Shallot We Broccoli? Sweet Sautéed Shallots and Broccoli

Broccoli.  Broccoli broccoli broccoli.  It’s healthy.  And it’s boring.  There are few ways to disguise it.  BUT I think I may have just the thing: SHALLOTS!  Because shallots are that magic vegetable sent from heaven that taste so good, you can’t believe your mouth.  So, with this in mind, witness: Sweet Sautéed Shallots and Broccoli!

Oooh, look at de sweeeeet wittle shallots shining through!

Oooh, look at de sweeeeet wittle shallots shining through!

Yes, this sweet, oniony flavor can be downright addicting.  Shallots go well with savory dishes and with tart fruit-infused dishes as well.  (Like an awesome wild rice salad my cousin Lisa makes – maybe she’ll grace us with her recipe someday.)  So it’s the perfect flavor to mix with blandy old broccoli.  And this is SO easy!  Come with me…

Serves: 2

Big knife
Big frying pan

Broccoli (2 heads)
2 shallots
2 cloves garlic
Extra virgin olive oil
2 tablespoons butter
1 tablespoon soy sauce
1/2 tablespoon balsamic vinegar

Okay, ready?  This is so awesome.  And all of it can be found at your local Farmer’s Market!  What could be better?

First cut the crowns (tops) off the broccoli heads and rinse.  (Remember your essential salad spinner from the TIPS page?  Comes in handy here, folks.)  

Now, to your shallots.  Cut the ends off and peel the outer skin.  Then slice them thinly the long way, like this:

Pretty pretty purple sweeties...

Pretty pretty purple sweeties...

 (You can tell I’m taking these pics myself – might’ve been nice to have a little less cutting board and a little more shallot yumminess, eh?)

Okay, next we need to chop the two cloves of garlic up – not too small, just a rough chop.  (See the TIPS page again for garlic chopping guide.)

Now swirl some olive oil in the pan, couple times around, and turn the heat on medium high.  Throw the garlic and shallots in and add salt and pepper.  Couple pinches of each. Work this all around for about five minutes to make sure the pan is at full temperature, then throw in the broccoli.

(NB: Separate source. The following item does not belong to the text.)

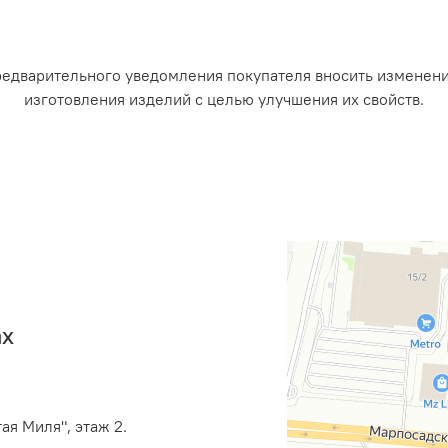
редварительного уведомления покупателя вносить изменен
изготовления изделий с целью улучшения их свойств.
ах
ая Миля", этаж 2.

EXTRANEOUS PHOTO: Jeez, Punky Chef, we know what broccoli in a pan looks like. Please put the camera DOWN.

EXTRANEOUS PHOTO: Jeez, Punky Chef, we know what broccoli in a pan looks like. Please put the camera DOWN.

While waiting for the broc to soften, cut up 2 tablespoons of butter into four pieces.  (Use the measurement on the butter wrapper to get the 2 tblspns.)  After about 6 minutes, add the butter and swishle (I just made that up, but you can imagine, yes?) swishle everything around to make sure it’s all coated and melted.  Then add 1 tablespoon of soy sauce and 1/2 a tablespoon of balsamic vinegar.  Swishle again!

Let it all cook another couple of minutes – go by how well done you like your broccoli – and then SERVE and ENJOY!

It’s a very simple, subtle dish, but it’s crunchy, sweet, slightly savory when the soy and balsamic hit you, and VERY healthy!  Be sure to always get a piece of shallot with a piece of broccoli – you’ll get a little *POOF* of flavor.  And then you can tell your parents what a good little healthy punky chef you’re being.  It’s also nice that the whole thing takes like ten minutes.  Okay, fifteen counting the chopping.  And like I said, it goes well with almost any main course.  Tonight we had it with what I call “Butter Burgers” – but more on those soon…

Shallot we dance?  No, let's just eat.

Shallot we dance? No, let's just eat.



4 Responses so far »

  1. 1

    Broccoli boring? Bah! Broccoli beautiful! Brave bare-bones broccoli brings big bites brother! Just add salt.

  2. 2

    lailablogs said,

    Looks delicious .. Laila ..

  3. 3

    punkychef said,

    Thanks! And I just changed the proportions a bit to increase the shallot-to-broccoli ratio… Can’t get enough a’ dem SHALLOTS. Mmm…

  4. 4

    Anonymous said,

    this sounds so good! im gonna make it!